As soon as ChatGPT was released and exploded in popularity, people began talking about how to best phrase requests to get the answers they’re actually looking for. “Generate an itinerary for a trip to London” will yield different results than “Generate an itinerary for a 6-day trip to London, with a focus on museums and places of interest easily accessible from the Tube.”
People recognized that the quality of the output was tied to how clear and specific the input was.
Thus, the field of prompt engineering was born. According to Kim Herrington, senior analyst at Forrester, in the simplest terms, prompt engineering is “about helping people learn to better articulate what it is that they want back from the computer.”
She likened it to teaching people how to use a search engine for the first time. “When you are interacting with a search engine, you are essentially taking your human questions and putting them into a computer with the intent of getting a result back of something that can help you with your day or help you to perform an action or gather information. That’s really what prompt engineering training is about,” she explained.
In a November episode of Forrester’s podcast, “What It Means,” Herrington shared the prediction that “60% of employees will get prompt engineering training in 2024.”
“In order for us to capitalize on AI, not only are you going to have to fund your AI developments, but you’re also going to have to budget for AI search training and creation of those different prompts, as well as budget for data communicators to evangelize the AI tooling and act as analytics translators to help people adopt those new technologies that you’re offering,” she said on the podcast.
Herrington says that having a data literacy program in place is an important precursor to this type of training. People need to know where to go to find the information they need, and also have support from leadership in upskilling efforts.
In addition to companies jumping on the prompt engineering bandwagon, universities are also starting to think about factoring it into their curriculums, explained Greg Benson, chief scientist at SnapLogic and professor of computer science at the University of San Francisco.
He doesn’t necessarily envision a future where people are getting degrees specifically in prompt engineering, but views it as another tool people need to be experienced in. He likened it to Excel and how everyone uses it, and so there are courses at USF where you can gain knowledge and skills in Excel. Some are standalone courses, whereas others are incorporated into other courses that are requirements for a particular major, like business.

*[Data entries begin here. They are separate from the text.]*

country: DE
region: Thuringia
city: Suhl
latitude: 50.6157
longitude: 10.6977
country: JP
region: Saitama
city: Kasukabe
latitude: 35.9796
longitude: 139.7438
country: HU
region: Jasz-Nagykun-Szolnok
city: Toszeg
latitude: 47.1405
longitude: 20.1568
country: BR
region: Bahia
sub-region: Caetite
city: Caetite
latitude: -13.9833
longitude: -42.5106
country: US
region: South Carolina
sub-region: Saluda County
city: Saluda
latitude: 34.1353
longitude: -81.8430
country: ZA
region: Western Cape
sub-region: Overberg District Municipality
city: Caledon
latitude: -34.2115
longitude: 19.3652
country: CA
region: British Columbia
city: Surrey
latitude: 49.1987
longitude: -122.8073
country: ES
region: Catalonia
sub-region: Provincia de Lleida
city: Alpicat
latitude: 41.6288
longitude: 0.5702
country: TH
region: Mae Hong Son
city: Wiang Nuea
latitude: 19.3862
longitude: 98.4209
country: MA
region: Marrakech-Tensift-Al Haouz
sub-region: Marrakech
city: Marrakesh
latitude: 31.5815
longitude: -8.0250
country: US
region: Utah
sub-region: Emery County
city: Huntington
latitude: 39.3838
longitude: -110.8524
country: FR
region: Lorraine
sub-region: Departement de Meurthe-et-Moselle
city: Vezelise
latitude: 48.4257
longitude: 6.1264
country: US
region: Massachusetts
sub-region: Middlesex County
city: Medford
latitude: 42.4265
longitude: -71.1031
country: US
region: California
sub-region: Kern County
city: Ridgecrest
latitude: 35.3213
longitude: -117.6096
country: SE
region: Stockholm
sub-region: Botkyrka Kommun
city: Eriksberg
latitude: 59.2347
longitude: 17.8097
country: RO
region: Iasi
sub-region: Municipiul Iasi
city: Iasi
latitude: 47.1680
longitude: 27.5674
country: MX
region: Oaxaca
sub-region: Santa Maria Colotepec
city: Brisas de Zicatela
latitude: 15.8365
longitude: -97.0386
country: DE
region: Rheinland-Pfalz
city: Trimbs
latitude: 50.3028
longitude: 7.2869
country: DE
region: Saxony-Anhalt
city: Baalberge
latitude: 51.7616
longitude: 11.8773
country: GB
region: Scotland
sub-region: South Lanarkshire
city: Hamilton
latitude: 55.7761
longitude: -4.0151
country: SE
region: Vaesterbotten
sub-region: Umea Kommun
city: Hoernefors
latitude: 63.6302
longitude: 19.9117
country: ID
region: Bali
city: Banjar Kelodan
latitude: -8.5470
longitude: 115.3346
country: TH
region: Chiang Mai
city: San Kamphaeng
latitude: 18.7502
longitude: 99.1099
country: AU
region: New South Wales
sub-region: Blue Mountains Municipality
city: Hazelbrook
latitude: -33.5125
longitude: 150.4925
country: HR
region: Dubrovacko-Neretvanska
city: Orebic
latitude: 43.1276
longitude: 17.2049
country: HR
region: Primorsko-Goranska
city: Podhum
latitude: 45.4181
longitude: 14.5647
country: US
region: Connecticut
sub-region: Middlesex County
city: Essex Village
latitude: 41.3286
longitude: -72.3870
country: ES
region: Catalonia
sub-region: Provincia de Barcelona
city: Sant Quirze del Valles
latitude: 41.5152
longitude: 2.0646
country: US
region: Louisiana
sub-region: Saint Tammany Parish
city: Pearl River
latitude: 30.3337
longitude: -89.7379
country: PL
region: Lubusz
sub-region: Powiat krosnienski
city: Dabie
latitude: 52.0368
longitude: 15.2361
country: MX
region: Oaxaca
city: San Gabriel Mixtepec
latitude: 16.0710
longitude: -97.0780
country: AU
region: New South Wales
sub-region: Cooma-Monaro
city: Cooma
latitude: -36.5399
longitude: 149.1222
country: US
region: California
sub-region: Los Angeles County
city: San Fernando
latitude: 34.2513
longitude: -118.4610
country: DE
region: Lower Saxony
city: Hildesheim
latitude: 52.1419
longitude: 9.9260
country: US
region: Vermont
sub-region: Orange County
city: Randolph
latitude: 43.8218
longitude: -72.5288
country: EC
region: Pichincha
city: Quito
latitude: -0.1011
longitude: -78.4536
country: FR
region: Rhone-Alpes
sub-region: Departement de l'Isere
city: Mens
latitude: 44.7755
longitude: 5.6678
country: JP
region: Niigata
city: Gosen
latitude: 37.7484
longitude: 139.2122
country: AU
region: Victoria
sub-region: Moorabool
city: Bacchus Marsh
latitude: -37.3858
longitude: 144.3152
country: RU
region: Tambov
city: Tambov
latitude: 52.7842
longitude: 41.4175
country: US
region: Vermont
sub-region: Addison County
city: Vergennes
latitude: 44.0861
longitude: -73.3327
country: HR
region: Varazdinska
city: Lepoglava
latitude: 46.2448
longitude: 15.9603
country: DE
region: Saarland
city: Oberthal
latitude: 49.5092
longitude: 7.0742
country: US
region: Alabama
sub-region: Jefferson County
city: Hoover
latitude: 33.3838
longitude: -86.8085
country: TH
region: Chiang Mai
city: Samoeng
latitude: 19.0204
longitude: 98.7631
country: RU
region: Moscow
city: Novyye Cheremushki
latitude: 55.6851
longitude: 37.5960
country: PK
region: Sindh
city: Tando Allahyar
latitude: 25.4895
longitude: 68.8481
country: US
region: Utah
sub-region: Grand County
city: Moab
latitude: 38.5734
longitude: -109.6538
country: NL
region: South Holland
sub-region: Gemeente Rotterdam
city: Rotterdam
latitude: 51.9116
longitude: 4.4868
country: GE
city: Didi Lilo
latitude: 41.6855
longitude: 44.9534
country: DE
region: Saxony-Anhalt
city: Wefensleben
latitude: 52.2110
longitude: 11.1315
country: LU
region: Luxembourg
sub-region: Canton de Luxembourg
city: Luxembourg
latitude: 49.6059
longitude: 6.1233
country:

“I think where my head’s at now,” Benson said, “is that [prompt engineering] is more like a tool, and we’ll initially see courses that have a progression of, okay, what’s the landscape? What are the different sorts of chat UIs that you can use? But then going deeper, how do you structure prompts? And there’s different ways that you can lead the LLM to arrive at your answer. Then it gets more complicated, like how do you incorporate your own data? How do you bring that in to give examples so that you can basically teach it about your domain and then get it to give generative responses that are either maybe summaries or synthesis of information or even data analysis? And then it gets even more interesting when you start talking about fine tuning and that goes beyond prompt engineering. So I could see a course that has that progression.”
On the other hand, Arthur Hicken, chief evangelist at Parasoft, cautions people from investing too heavily in prompt engineering right now. He predicts that the next evolution of LLMs will understand, in a human way, what we’re asking of them, which will eliminate the need for prompt engineering.
“The wizard who has the skills right now can command the salary they want, but I wouldn’t hire the wizard,” he said. “This isn’t black magic; It’s understanding the domain you’re in and asking the question to get what you want. And then once someone knows how to ask those questions, sharing it with the team. Not ‘here’s the code I generated,’ but ‘here’s how we generated this kind of code,’ and explaining to the team in peer reviews or standups or whatever. This is how we’re getting there.”
He went on to explain that companies shouldn’t want a prompt engineering wizard, they should want a team of people who understand how to deal with AI together.
“I think of it as team knowledge, institutional knowledge. And as a career choice, don’t bet your career on this obscure skill that will not exist,” he explained. “And I say this as a person who came from the printing industry 30 years ago. I have this very specialized, obscure skill that I can do an analog translation of an image in color, so that it can print. This is not a useful skill. It was an extremely useful skill 30 years ago. But today, it has no value, right? Everybody can pop open a scanner, pop open a camera, adjust the image for what they want and send it on its way. But it used to be very, very hard and took all kinds of specialized knowledge.”